Que inferno, como ela foi esbarrar nele justo aqui?!
Percebendo que a voz não estava tão perto, Ema fingiu não ouvir, recuou apressadamente para dentro do arco e tentou voltar pelo caminho de onde viera.
Alípio, que ainda estava parado no mesmo lugar após Ema falar, a viu sair e logo voltar esbaforida. Ela andou rápido e logo começou a correr.
Sem entender, Alípio a acompanhou com passos largos e perguntou, sério:
— O que aconteceu?
Ema respondeu enquanto corria:
— Se não quiser que um carrapato grude em você, fique longe de mim.

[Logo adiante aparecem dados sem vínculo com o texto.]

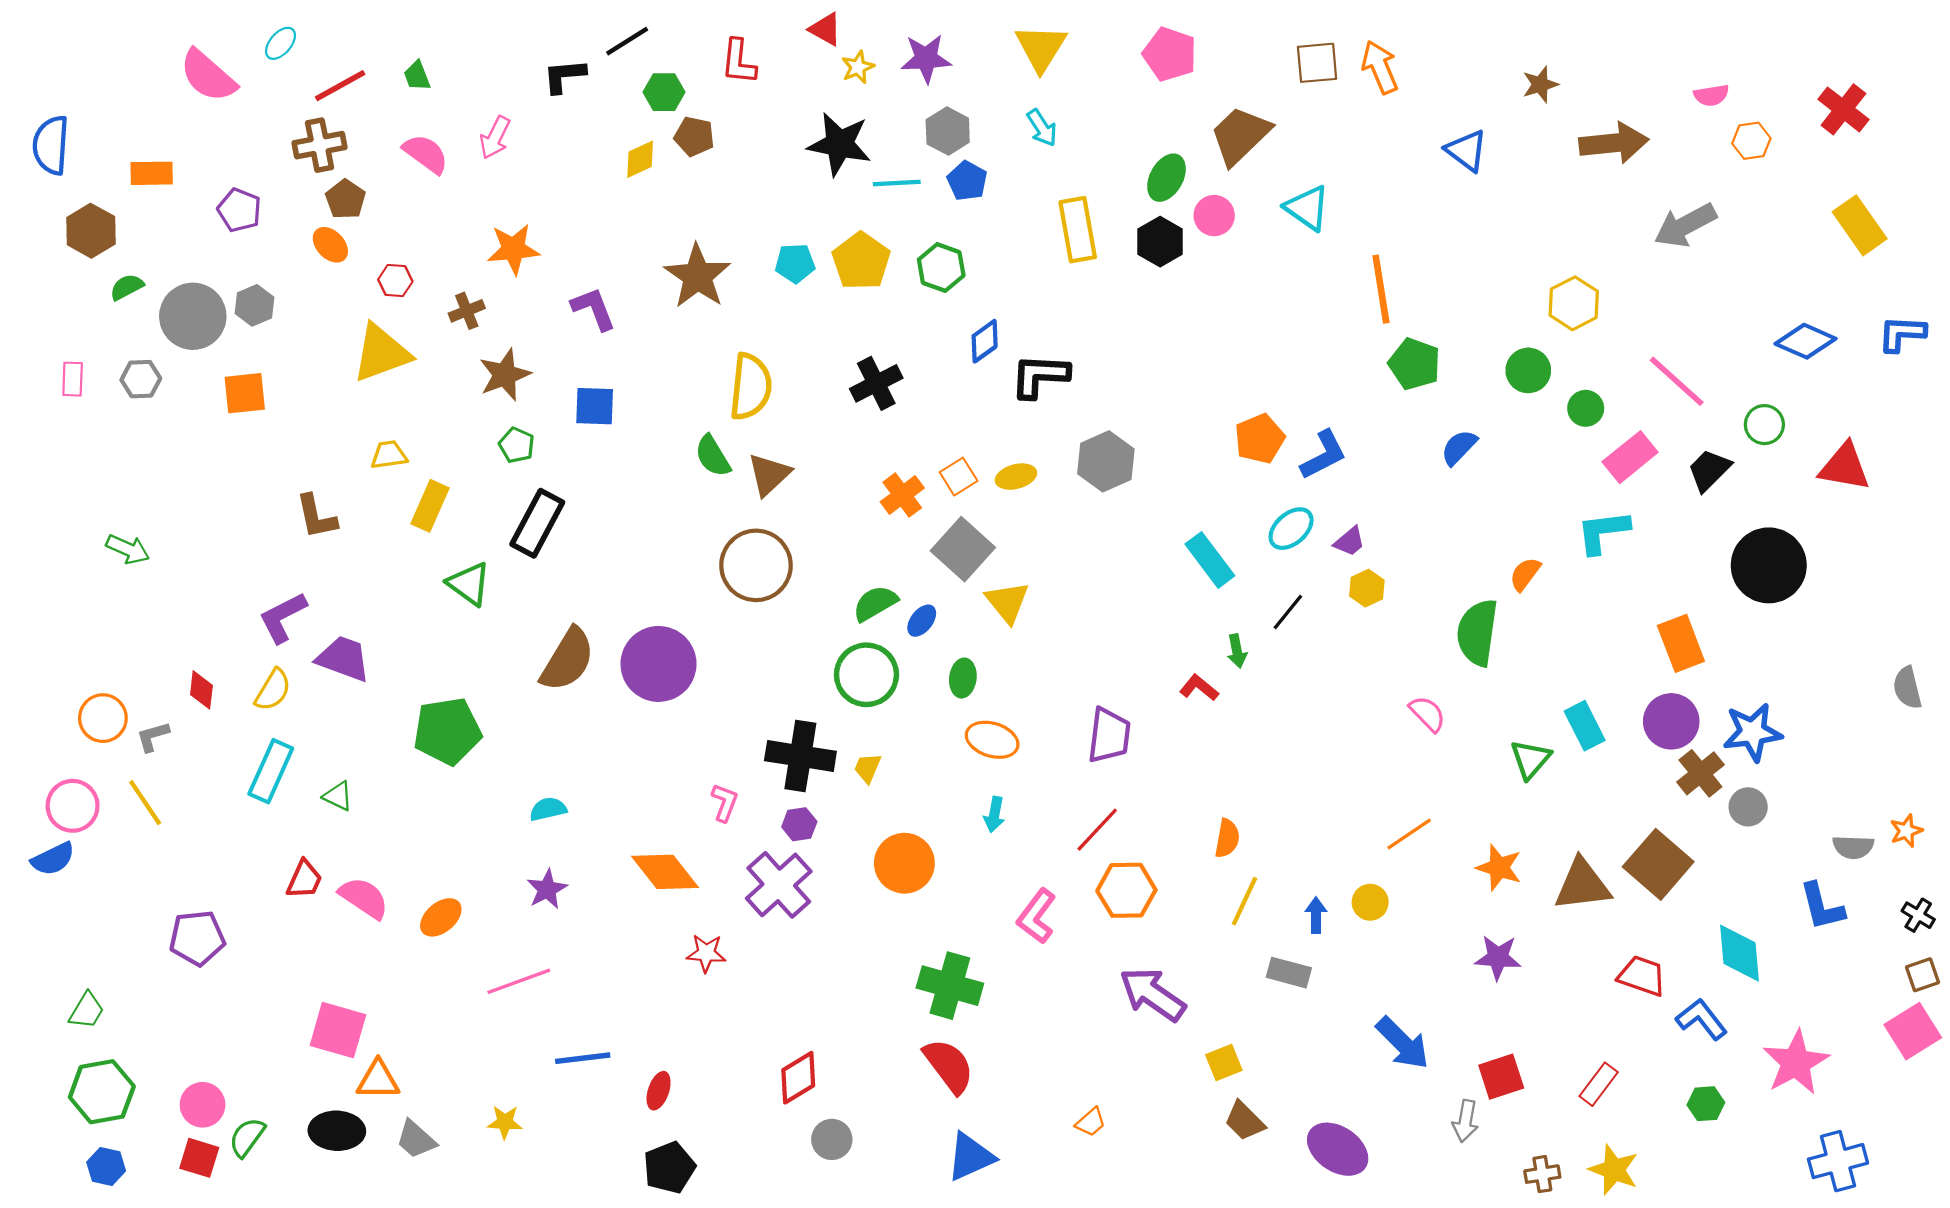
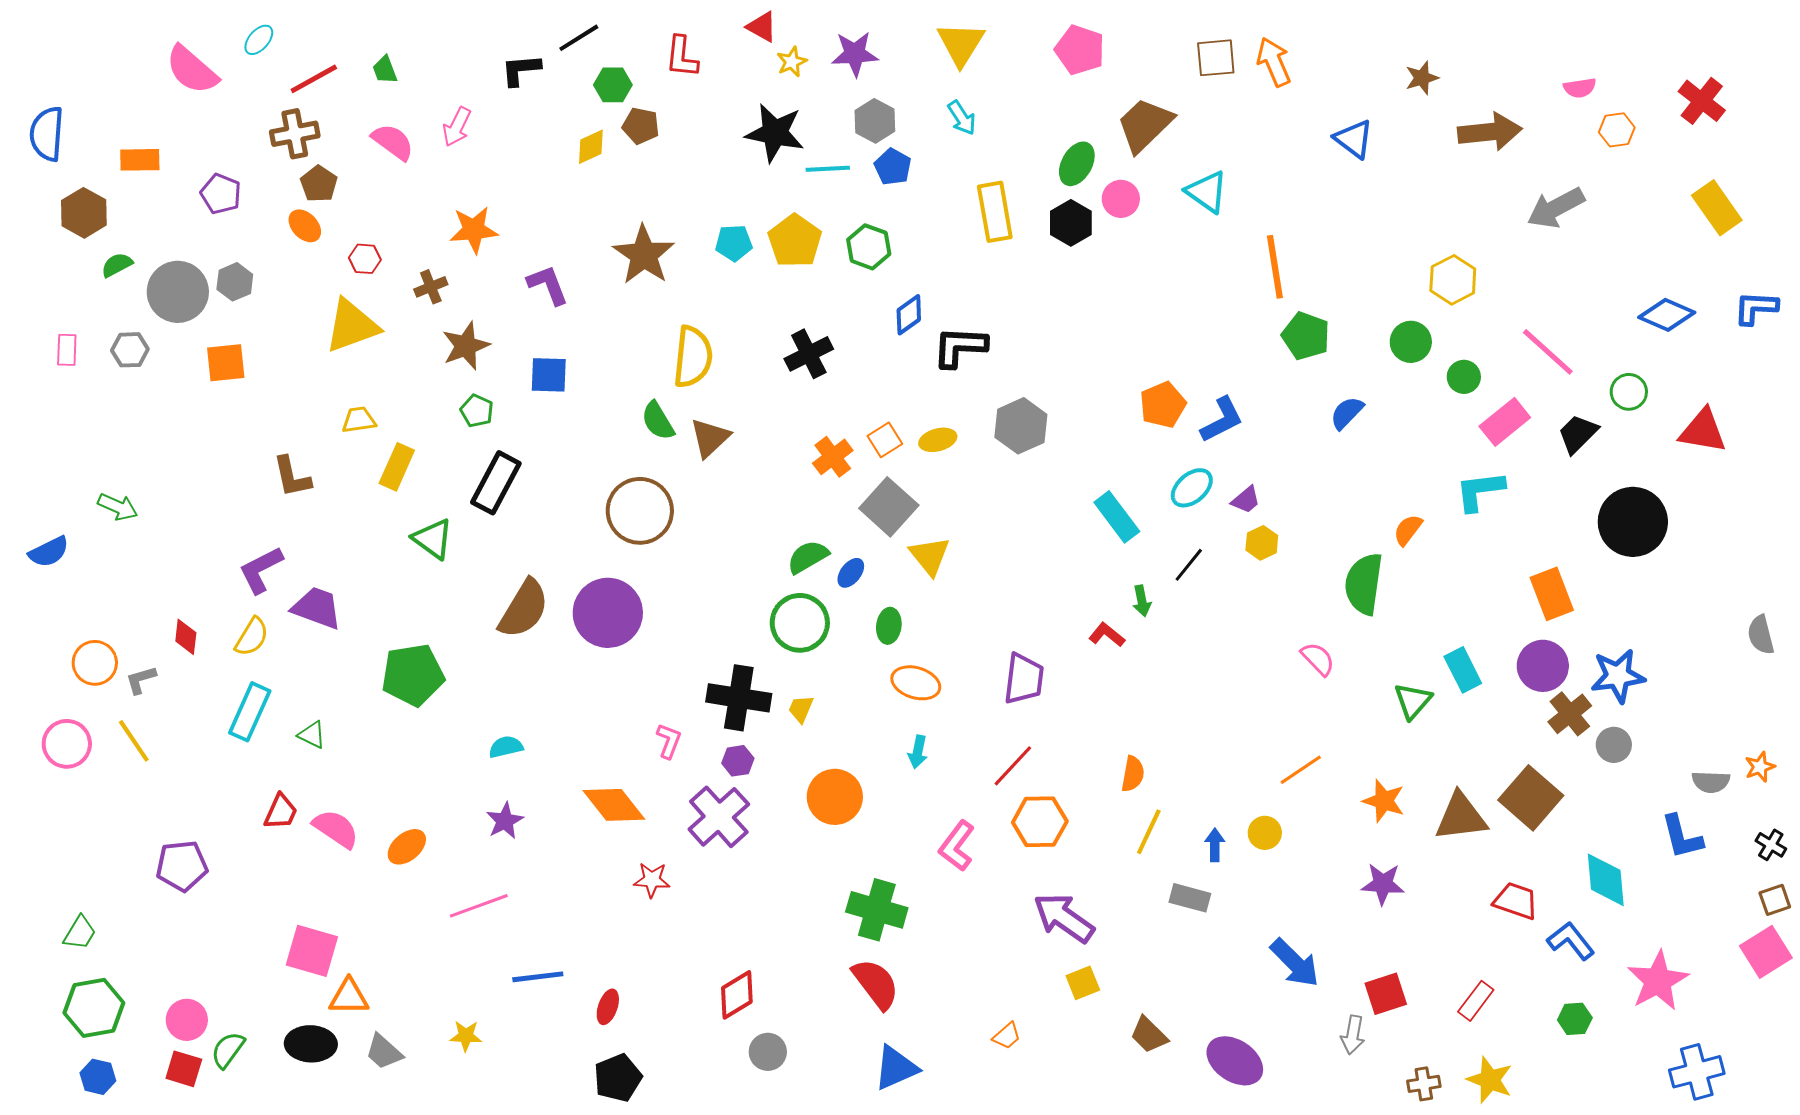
brown circle: (756, 565) -> (640, 511), moved
blue semicircle: (53, 859) -> (49, 552), moved
yellow square: (1224, 1063) -> (1083, 983), moved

Alípio franziu o cenho e disse com uma calma inabalável:
— Quem está te perseguindo? Me diga e eu cuido disso.
Ema quis retrucar, mas ao olhar para frente, parou abruptamente.
Pois Alan, ofegante, estava mais à frente naquele mesmo corredor, olhando para Ema com uma expressão de surpresa alegre.
Com o canto do olho, Ema avaliou os arredores. Havia outros arcos mais à frente, e aquele por onde ela quase saíra era o último da fileira.
Alan conhecia bem o lugar? Ele não tinha corrido em direção à porta lá do fundo?
— Ema, você está com pressa? Correndo desse jeito, quase que eu te perco de novo.
Alan corria em direção a ela, falando entre arquejos.
Quando chegou perto, ele disse, magoado:
— Eu sabia que naquele dia minha cabeça não estava tão machucada assim. Eu te vi, sim, mas ninguém acreditou em mim.
Dito isso, ele virou o olhar para Alípio:
— Alípio, a Ema voltou, por que você não avisou a gente? Eita! Alípio, o que é esse sangue todo na sua roupa? Brigou com alguém?!